====== Exercise input ======

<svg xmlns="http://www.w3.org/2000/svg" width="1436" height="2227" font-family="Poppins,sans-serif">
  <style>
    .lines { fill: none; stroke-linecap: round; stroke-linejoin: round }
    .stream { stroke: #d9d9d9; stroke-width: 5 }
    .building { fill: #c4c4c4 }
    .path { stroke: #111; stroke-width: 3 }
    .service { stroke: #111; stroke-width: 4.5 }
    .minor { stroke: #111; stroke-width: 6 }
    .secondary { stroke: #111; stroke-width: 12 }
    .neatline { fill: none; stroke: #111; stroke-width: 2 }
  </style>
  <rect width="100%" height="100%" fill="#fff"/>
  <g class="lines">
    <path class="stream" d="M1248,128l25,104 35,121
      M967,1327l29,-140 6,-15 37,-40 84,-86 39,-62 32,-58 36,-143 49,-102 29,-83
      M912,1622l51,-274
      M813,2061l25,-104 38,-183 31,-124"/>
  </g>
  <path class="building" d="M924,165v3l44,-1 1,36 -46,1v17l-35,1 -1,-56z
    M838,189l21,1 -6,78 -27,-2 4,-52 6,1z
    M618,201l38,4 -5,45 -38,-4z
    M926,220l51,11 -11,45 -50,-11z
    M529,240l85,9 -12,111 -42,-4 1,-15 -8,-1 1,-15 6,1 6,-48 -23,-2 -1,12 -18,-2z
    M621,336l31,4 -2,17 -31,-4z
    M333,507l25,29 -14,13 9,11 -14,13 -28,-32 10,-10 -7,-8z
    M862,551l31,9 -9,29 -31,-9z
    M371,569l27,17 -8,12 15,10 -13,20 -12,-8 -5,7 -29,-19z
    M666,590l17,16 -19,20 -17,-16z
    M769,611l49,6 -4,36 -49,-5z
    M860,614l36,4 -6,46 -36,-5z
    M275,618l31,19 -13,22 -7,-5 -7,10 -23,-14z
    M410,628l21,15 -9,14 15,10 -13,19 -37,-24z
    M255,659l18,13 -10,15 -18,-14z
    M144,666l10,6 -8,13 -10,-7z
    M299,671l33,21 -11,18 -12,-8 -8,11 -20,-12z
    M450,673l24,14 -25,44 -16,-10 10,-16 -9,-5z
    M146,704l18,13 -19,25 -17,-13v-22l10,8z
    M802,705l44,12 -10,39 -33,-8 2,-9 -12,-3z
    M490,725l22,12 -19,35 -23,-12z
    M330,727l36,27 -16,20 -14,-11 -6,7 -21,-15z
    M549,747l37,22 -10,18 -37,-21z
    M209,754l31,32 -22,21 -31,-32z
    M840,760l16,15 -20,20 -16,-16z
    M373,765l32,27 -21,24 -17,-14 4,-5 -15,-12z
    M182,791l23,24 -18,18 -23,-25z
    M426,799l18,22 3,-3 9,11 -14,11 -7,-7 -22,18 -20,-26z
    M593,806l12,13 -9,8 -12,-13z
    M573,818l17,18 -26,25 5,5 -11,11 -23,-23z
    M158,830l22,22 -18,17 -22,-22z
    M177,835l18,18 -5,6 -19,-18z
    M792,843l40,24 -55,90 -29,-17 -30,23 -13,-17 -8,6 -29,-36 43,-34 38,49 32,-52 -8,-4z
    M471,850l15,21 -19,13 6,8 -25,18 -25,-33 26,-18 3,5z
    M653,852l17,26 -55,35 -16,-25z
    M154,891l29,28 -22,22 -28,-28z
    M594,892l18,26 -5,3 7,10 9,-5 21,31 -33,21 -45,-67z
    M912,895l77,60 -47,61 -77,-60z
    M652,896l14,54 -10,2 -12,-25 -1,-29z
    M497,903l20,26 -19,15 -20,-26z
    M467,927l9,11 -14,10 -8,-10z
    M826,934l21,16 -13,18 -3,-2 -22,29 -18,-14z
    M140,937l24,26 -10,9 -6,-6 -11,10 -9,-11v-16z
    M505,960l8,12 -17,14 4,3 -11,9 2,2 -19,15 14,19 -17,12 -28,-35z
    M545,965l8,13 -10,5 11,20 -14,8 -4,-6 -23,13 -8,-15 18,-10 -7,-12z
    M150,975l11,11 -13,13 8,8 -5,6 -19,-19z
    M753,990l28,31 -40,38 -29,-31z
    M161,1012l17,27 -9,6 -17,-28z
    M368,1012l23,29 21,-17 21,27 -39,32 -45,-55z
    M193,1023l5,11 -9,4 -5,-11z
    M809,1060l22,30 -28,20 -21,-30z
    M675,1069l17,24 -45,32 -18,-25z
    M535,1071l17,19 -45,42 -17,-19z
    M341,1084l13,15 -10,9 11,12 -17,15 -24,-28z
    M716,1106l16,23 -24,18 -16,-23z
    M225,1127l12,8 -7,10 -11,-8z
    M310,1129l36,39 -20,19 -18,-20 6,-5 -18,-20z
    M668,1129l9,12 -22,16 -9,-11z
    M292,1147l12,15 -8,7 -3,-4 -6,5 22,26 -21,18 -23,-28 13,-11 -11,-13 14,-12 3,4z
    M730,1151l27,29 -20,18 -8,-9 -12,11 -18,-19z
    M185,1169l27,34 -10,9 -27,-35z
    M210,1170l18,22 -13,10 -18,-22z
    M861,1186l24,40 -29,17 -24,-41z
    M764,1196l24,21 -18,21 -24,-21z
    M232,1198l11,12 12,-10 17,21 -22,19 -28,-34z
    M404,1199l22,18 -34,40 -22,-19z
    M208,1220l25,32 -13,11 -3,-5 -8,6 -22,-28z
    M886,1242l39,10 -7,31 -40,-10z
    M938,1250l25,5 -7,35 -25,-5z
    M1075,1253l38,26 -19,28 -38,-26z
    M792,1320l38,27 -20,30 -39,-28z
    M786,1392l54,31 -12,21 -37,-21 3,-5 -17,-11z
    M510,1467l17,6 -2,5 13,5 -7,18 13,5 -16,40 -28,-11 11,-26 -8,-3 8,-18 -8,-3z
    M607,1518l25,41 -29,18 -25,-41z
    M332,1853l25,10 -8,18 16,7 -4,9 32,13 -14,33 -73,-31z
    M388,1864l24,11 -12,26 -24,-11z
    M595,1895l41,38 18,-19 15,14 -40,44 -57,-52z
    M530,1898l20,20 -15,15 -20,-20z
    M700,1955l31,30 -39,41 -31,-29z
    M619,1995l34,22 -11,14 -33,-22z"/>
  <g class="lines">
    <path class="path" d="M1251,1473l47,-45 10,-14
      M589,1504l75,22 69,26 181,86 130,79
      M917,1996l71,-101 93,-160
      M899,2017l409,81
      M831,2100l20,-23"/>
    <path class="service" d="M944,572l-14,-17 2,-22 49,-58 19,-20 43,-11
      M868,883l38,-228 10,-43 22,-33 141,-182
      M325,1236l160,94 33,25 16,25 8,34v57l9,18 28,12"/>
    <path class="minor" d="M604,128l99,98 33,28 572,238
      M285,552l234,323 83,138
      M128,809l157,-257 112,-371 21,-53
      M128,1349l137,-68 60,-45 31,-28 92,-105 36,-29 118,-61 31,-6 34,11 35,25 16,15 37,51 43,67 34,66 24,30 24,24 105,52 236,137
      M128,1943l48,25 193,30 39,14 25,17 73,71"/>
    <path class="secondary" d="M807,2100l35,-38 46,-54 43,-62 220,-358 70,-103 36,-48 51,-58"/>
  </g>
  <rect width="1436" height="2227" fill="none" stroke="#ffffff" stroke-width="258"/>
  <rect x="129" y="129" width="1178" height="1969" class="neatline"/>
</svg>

======

◆ **Directions for this task**: Nothing but the lines from the one containing "M1075,1253l38,26 -19,28 -38,-26z" to the last line of the listing above belongs in the answer; restate each word for word.

◆ **Expected output**:
    M1075,1253l38,26 -19,28 -38,-26z
    M792,1320l38,27 -20,30 -39,-28z
    M786,1392l54,31 -12,21 -37,-21 3,-5 -17,-11z
    M510,1467l17,6 -2,5 13,5 -7,18 13,5 -16,40 -28,-11 11,-26 -8,-3 8,-18 -8,-3z
    M607,1518l25,41 -29,18 -25,-41z
    M332,1853l25,10 -8,18 16,7 -4,9 32,13 -14,33 -73,-31z
    M388,1864l24,11 -12,26 -24,-11z
    M595,1895l41,38 18,-19 15,14 -40,44 -57,-52z
    M530,1898l20,20 -15,15 -20,-20z
    M700,1955l31,30 -39,41 -31,-29z
    M619,1995l34,22 -11,14 -33,-22z"/>
  <g class="lines">
    <path class="path" d="M1251,1473l47,-45 10,-14
      M589,1504l75,22 69,26 181,86 130,79
      M917,1996l71,-101 93,-160
      M899,2017l409,81
      M831,2100l20,-23"/>
    <path class="service" d="M944,572l-14,-17 2,-22 49,-58 19,-20 43,-11
      M868,883l38,-228 10,-43 22,-33 141,-182
      M325,1236l160,94 33,25 16,25 8,34v57l9,18 28,12"/>
    <path class="minor" d="M604,128l99,98 33,28 572,238
      M285,552l234,323 83,138
      M128,809l157,-257 112,-371 21,-53
      M128,1349l137,-68 60,-45 31,-28 92,-105 36,-29 118,-61 31,-6 34,11 35,25 16,15 37,51 43,67 34,66 24,30 24,24 105,52 236,137
      M128,1943l48,25 193,30 39,14 25,17 73,71"/>
    <path class="secondary" d="M807,2100l35,-38 46,-54 43,-62 220,-358 70,-103 36,-48 51,-58"/>
  </g>
  <rect width="1436" height="2227" fill="none" stroke="#ffffff" stroke-width="258"/>
  <rect x="129" y="129" width="1178" height="1969" class="neatline"/>
</svg>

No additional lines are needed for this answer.